Update your devices immediately
While analyzing the phone of a Saudi activist infected with NSO Group’s Pegasus spyware, we found a zero-day zero-click exploit against iMessage. The exploit, called FORCEDENTRY, targets Apple’s image rendering library & was effective against Apple iOS, MacOS & WatchOS devices.
– Citizen Lab (@citizenlab) September 13, 2021
Following the Citizen Lab report, Apple acted quickly and has released updates for all of its systems.
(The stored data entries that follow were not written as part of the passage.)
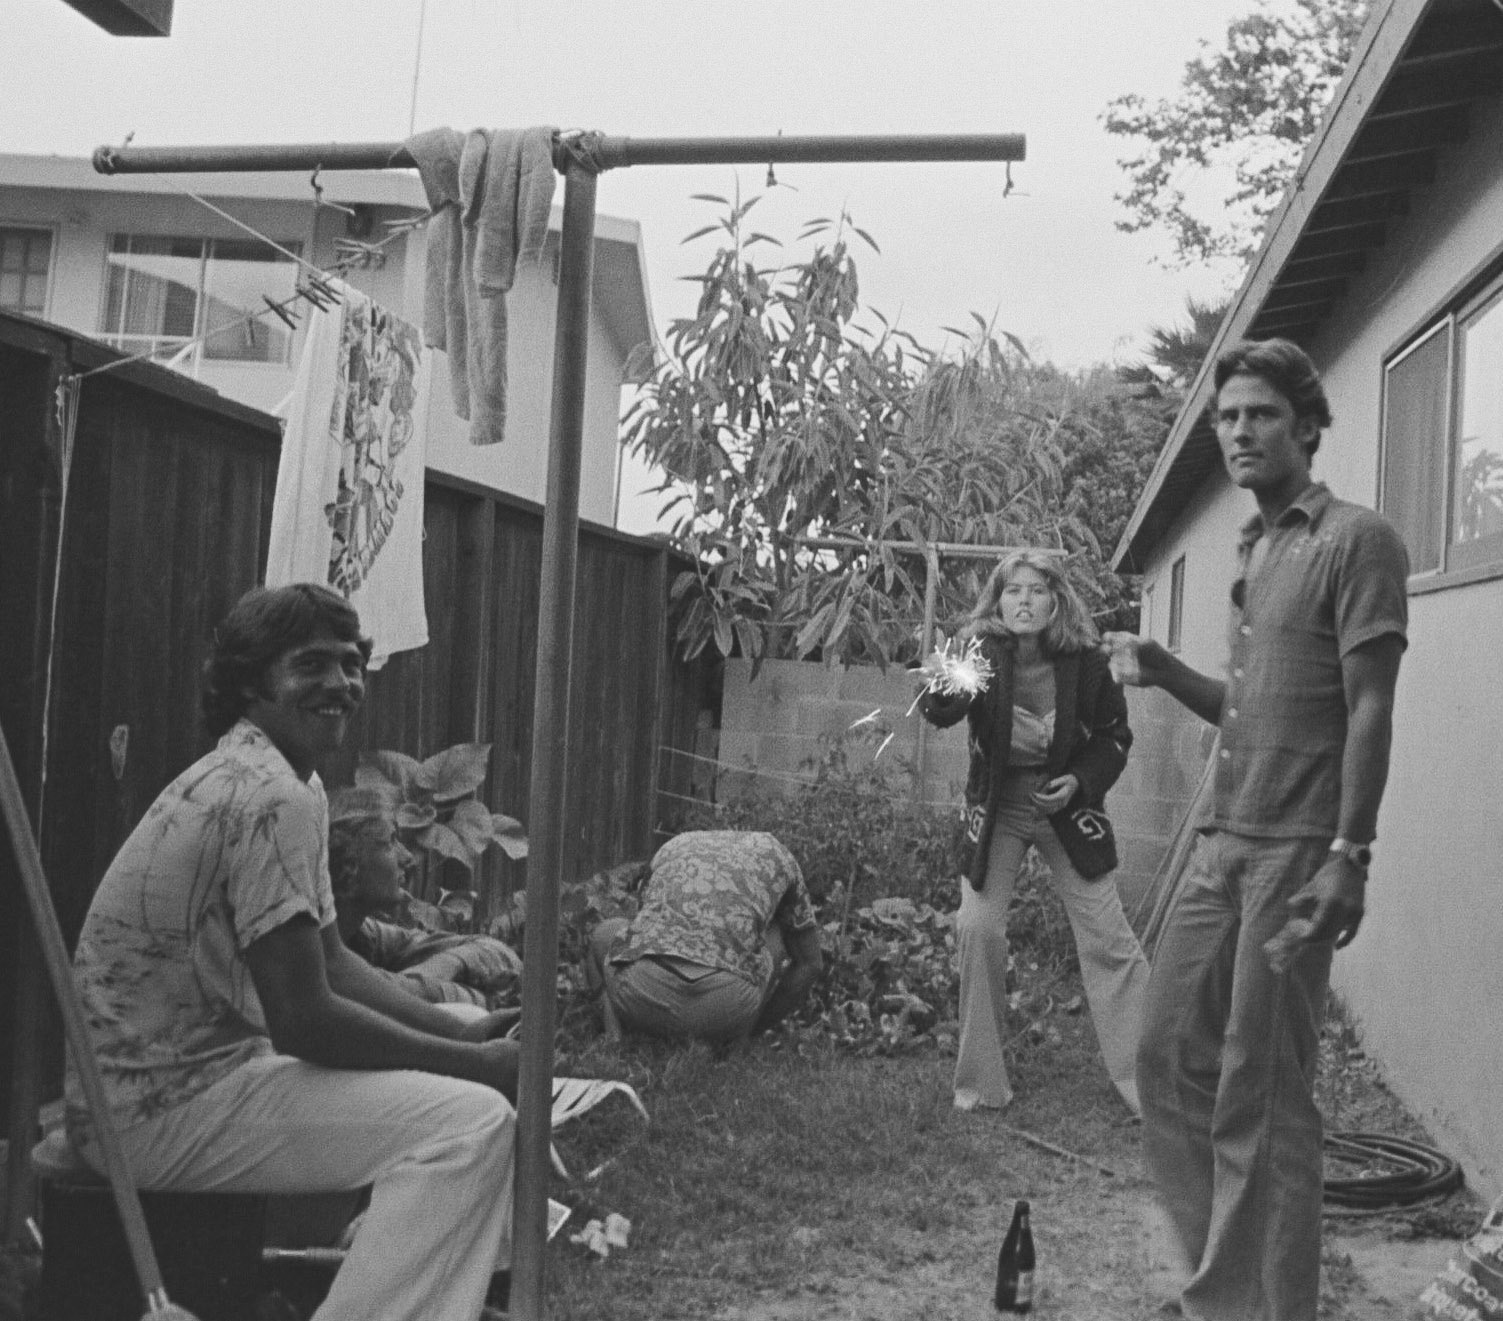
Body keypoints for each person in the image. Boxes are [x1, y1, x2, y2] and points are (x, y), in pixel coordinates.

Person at [66, 583, 520, 1321]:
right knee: (472, 1124)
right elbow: (304, 1021)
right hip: (155, 1110)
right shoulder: (269, 794)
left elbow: (333, 962)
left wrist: (462, 1033)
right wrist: (476, 1066)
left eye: (350, 664)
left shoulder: (280, 779)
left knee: (464, 1067)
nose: (340, 683)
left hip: (188, 1078)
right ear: (251, 683)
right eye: (310, 664)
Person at [1105, 338, 1408, 1321]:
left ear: (1307, 427)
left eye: (1261, 414)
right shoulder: (1254, 548)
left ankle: (1268, 1311)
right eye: (1227, 416)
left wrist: (1349, 854)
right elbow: (1245, 704)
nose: (1239, 431)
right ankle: (1226, 1291)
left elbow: (1369, 706)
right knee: (1163, 1059)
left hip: (1295, 852)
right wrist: (1162, 666)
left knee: (1265, 1094)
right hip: (1218, 844)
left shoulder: (1355, 541)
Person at [918, 550, 1149, 1114]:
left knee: (1109, 938)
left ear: (1056, 602)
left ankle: (1151, 1084)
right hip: (999, 808)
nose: (1023, 601)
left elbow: (1115, 738)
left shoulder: (1087, 662)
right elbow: (942, 709)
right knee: (977, 928)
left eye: (1036, 590)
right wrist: (941, 683)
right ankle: (981, 1085)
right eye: (1012, 590)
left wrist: (1079, 781)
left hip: (1065, 810)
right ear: (998, 601)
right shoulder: (980, 652)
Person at [586, 830, 823, 1044]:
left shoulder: (673, 846)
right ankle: (739, 1040)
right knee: (778, 933)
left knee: (606, 932)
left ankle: (615, 1041)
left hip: (642, 997)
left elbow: (641, 928)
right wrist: (756, 1026)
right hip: (726, 1008)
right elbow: (811, 964)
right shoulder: (778, 856)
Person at [328, 787, 524, 1018]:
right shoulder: (313, 955)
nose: (407, 857)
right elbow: (381, 994)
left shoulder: (365, 934)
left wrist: (446, 964)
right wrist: (479, 1000)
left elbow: (498, 952)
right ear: (347, 866)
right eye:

It is extremely important that all users update as soon as possibleBecause even though these attacks usually have very specific objectives, we don’t know much about their scope.
The vulnerability is believed to have been being exploited by the NSO group since February 2021. Apple says this is an issue in WebKit, affecting macOS Big Sur, iOS, iPadOS, and Safari, which can be exploited for remote code execution if the vulnerable component processes malicious web content.
For example, simply by opening a maliciously crafted PDF document, the vulnerability can be exploited with the Pegasus spyware. no need for additional user interaction.
Simply open a maliciously crafted PDF document for Pegasus to exploit the vulnerability
Pegasus has been in the headlines since August 2016 when the Citizen Lab itself, together with Lookout researchers, discovered vulnerabilities in iOS that were being exploited to spy on iPhone users.
More recently, the enormous reach that this spyware has had was discovered, compromising the privacy of thousands of journalists and opponents spied on by governments around the world (including Spain). From his relationship with the murder of Jamal Khashoggi, to the hacking of the Amazon CEO’s phone and the attack on WhatsApp in 2019.